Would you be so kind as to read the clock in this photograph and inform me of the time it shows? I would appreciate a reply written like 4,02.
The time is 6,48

◇ ◇ ◇ ◇

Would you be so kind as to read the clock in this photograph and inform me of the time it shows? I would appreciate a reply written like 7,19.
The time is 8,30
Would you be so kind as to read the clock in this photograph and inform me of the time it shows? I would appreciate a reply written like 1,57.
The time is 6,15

◇ ◇ ◇ ◇

▶ GOAL
Quote the data word for word, starting at the line that contains "written like 4,02." and ending at the line that contains "The time is 6,48", with both of those lines included.

▶ RESULT OF THIS TASK
Would you be so kind as to read the clock in this photograph and inform me of the time it shows? I would appreciate a reply written like 4,02.
The time is 6,48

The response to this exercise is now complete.